In most programming languages supporting traits (e.g. rust, haskell, go etc), one can automatically implement new traits for all the types that implement some other traits.

This cannot be easily done in JavaScript, as it's a dynamic language and virtually anything can implement traits at any point of the execution. Keeping a database of which objects are implementing which trait is not only very resource consuming, but would also result in memory leaks.

This feature would be very useful in JavaScript as well. Think of scontainers: a new trait whileEach could easily be implemented for every object that implements forEach. But how can we achieve that? As above, we need to choose a convention to extend traits, and straits.utils should offer aiding functions.

use trait t from traitSet

It might happen that two different trait sets expose traits with the same name. For instance straits.math.log is used to compute the logarithm function (i.e. Math.log), while straits.console.log is used to print values to the console (i.e. console.log). If your code wants to both use traits * from straits.math and use traits * from straits.console, .*log() can not currently be used.

An advanced version of the use traits statement could help us here. Imagine the following piece of code:

import * as straits from 'straits';
use traits * from straits.math;
use traits log, * from straits.console;

It means that all the traits are imported both from straits.math and from straits.console, but we are going to use the log symbol from straits.console.

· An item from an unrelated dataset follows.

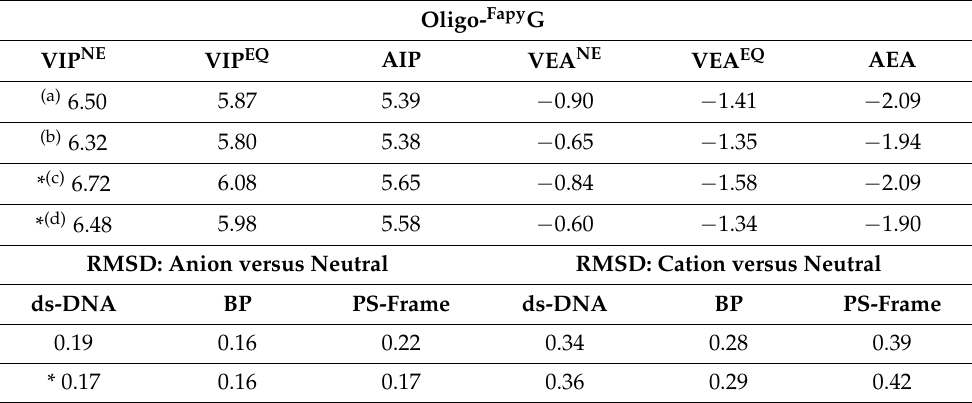
Table 2. Electronic properties, in [eV], of oligo- Fapy G: Vertical (VIP), adiabatic ionization potential (AIP) and vertical (VEA), adiabatic (AEA) electron affinity calculated at the M062x/6-31++G** level of theory in the aqueous phase. (a,c) complete double helix and (b,d) base-pair skeleton, NE—non- equilibrated solvent-solute interaction, EQ—equilibrated solvent–solute interaction, * data calculated for corresponding native ds-oligo [30]. Root-Mean-Square Deviation (RMSD) of atomic positions in [Å 2 ], calculated for neutral, anionic and cationic forms of oligo- Fapy G. The row data have been given in Table S1 of Supplementary Materials. Oligo- Fapy G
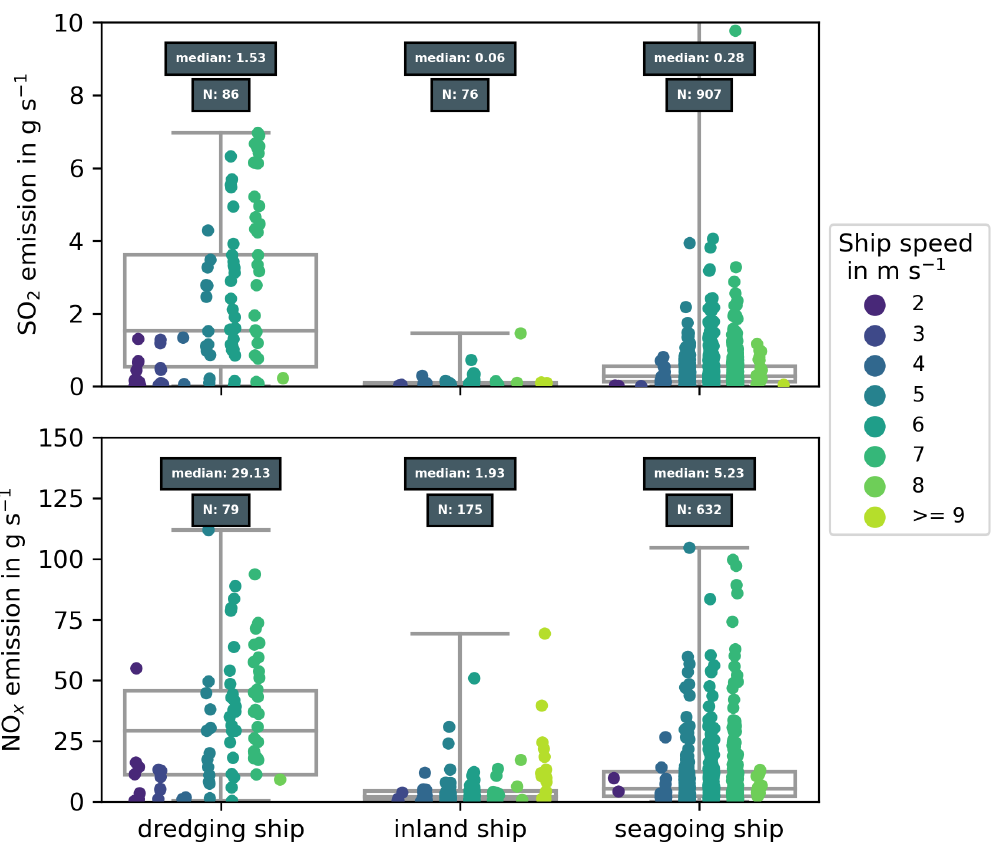
Figure 7. Box plot of SO 2 and NO x emission rates in grams per second for different ship types. Boxes indicate the 25th and 75th percentile, the line in the middle is the median, and the bars show minimum and maximum values. Dots show individual measurements and are colour coded by corresponding ship speed. Dark grey boxes show the median emission rate and total number of observations for each ship type.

straits-babel does not implement this syntax yet.

Who uses straits?

  • scontainers, a container library that offers functional-style traits for containers. It achieves great performances and a polished semantics.
  • esast, a library to manipulate JavaScript AST. Used by scontainers to generate efficient code on the fly.
  • straits.core, straits.console straits.math straits.reflect, modules exposing most of the free functions member of Object, console, Map, Reflect etc as traits.
  • straits.common, exposes a bunch of generic symbols that should be implemented by most types.
  • Symbol, the standard global object Symbol is compatible with straits.